--- Provided records Enclosed Below ---

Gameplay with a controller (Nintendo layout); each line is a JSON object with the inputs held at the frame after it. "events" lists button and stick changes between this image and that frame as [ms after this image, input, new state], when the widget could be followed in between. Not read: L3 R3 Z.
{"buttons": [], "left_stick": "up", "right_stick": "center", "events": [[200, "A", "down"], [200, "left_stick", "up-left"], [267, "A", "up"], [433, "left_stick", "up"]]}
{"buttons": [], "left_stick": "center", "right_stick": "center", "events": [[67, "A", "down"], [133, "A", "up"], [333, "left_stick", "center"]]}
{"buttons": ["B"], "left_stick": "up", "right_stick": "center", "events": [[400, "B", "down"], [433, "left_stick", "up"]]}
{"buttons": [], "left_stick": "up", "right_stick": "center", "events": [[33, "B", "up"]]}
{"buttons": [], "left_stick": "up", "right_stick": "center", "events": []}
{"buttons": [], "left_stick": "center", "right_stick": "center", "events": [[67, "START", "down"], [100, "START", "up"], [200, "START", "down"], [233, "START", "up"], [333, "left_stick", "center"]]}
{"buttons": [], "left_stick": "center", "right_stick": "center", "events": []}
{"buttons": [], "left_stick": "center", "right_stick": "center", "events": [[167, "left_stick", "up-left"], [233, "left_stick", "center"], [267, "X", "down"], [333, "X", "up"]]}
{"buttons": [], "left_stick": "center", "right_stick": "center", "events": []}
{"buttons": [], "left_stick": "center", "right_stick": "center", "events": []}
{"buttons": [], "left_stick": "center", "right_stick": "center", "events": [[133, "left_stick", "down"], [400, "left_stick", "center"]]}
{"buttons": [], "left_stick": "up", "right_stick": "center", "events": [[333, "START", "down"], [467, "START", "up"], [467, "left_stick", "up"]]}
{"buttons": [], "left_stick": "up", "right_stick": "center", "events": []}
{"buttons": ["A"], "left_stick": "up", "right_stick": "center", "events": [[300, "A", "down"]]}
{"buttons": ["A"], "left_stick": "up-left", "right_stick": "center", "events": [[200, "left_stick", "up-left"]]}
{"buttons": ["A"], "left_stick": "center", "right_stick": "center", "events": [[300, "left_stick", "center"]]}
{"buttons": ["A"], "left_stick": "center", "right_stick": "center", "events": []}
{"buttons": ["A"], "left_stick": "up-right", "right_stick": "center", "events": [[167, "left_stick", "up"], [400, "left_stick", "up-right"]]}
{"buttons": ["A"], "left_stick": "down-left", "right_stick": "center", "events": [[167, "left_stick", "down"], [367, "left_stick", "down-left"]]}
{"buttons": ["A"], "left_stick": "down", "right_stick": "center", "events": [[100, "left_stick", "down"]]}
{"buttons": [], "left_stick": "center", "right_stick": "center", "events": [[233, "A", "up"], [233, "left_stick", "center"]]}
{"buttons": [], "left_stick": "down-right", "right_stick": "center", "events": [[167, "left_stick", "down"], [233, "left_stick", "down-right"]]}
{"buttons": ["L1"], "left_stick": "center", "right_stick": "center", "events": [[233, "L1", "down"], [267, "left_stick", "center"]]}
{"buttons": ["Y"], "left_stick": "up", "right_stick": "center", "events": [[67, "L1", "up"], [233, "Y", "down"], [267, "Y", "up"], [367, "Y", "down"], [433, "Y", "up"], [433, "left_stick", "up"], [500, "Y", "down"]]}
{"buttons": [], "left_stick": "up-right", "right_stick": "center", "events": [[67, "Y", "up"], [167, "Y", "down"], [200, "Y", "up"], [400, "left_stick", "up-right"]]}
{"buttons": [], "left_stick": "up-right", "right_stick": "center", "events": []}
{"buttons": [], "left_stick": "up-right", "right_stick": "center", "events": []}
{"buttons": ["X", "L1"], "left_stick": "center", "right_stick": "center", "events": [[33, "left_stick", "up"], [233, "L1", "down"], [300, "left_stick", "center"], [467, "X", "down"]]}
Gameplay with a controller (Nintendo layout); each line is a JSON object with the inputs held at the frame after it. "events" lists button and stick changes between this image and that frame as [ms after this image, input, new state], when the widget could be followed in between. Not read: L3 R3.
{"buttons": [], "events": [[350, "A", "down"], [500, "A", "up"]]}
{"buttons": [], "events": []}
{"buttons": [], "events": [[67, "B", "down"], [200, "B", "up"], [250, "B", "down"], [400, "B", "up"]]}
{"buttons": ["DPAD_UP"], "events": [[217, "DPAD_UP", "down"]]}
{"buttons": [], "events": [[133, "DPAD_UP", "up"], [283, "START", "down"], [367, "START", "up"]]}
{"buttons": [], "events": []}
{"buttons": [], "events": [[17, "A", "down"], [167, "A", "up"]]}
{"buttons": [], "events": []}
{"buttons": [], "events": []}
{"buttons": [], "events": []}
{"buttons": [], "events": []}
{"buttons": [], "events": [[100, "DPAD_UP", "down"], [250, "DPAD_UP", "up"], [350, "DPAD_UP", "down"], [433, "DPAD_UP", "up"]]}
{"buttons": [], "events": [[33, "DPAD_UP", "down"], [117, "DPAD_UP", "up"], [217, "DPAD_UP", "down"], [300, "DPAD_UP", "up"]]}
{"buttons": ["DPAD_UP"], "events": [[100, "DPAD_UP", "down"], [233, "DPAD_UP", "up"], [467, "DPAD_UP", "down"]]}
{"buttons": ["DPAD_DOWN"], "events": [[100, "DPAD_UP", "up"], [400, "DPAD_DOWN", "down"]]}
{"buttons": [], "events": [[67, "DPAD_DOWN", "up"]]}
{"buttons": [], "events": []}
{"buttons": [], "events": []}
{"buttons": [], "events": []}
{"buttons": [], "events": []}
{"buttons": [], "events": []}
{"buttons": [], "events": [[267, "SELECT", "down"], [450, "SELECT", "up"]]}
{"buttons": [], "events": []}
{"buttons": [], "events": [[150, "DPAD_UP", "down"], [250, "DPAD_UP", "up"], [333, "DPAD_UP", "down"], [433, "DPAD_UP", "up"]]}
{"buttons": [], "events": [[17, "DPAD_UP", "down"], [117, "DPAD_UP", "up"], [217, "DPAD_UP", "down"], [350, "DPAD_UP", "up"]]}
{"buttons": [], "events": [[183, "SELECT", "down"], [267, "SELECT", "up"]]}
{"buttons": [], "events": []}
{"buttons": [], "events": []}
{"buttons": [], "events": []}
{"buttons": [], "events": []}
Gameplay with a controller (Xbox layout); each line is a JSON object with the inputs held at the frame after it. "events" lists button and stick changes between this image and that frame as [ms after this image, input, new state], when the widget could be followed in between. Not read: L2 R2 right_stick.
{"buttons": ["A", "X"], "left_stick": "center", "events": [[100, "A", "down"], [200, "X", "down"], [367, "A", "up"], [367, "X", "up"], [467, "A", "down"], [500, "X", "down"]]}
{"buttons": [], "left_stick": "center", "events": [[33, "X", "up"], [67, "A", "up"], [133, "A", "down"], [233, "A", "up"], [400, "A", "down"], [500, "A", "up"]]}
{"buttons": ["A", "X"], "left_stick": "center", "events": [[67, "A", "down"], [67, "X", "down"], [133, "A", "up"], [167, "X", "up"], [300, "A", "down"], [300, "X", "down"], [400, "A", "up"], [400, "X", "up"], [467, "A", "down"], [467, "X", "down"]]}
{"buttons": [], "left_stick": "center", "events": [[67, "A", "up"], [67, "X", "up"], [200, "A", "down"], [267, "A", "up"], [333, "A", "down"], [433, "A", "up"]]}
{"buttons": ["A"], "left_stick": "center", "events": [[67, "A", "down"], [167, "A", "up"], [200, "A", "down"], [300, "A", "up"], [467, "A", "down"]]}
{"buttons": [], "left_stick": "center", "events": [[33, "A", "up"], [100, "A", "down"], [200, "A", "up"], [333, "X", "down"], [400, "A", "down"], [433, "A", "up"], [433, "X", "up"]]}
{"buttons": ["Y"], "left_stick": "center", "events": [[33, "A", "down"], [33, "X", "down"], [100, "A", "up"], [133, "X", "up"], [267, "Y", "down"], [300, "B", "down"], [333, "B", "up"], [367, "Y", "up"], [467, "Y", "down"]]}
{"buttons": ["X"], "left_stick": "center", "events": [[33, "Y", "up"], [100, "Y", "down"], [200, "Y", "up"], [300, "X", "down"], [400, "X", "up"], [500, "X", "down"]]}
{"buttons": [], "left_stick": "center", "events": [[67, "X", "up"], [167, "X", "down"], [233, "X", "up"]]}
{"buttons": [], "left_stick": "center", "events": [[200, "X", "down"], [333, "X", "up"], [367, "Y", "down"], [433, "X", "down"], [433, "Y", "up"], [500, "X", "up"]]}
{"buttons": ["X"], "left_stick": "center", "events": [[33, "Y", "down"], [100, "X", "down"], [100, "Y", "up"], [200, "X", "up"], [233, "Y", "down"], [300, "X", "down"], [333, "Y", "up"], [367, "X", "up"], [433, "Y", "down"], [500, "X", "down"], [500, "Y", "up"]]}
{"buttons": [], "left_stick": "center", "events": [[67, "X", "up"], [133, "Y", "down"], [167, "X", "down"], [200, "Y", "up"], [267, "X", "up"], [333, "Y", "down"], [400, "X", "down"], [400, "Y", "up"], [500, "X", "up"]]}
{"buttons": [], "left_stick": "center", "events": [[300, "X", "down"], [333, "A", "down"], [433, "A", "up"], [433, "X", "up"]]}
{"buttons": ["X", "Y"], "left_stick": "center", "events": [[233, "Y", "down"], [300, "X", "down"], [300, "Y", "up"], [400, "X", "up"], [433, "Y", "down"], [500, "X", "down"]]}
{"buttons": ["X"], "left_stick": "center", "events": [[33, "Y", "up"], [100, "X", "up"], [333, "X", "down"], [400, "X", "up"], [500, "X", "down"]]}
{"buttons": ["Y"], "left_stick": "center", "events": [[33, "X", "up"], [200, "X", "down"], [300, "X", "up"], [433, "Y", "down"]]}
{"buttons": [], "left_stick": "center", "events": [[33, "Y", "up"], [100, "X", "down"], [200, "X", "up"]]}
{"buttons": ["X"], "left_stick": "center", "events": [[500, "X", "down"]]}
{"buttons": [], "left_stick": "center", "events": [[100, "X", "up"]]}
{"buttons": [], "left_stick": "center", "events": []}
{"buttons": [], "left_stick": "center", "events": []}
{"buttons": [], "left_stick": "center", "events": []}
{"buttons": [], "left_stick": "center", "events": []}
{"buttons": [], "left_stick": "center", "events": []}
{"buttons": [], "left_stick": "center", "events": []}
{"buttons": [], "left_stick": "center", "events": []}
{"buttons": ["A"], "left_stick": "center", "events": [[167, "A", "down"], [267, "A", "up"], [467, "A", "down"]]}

--- End of Enclosed Provided records ---

• **Task directions**:
Scan the data above for the string "SELECT" and copy each line where it appears.

• **The completed task**:
{"buttons": [], "events": [[267, "SELECT", "down"], [450, "SELECT", "up"]]}
{"buttons": [], "events": [[183, "SELECT", "down"], [267, "SELECT", "up"]]}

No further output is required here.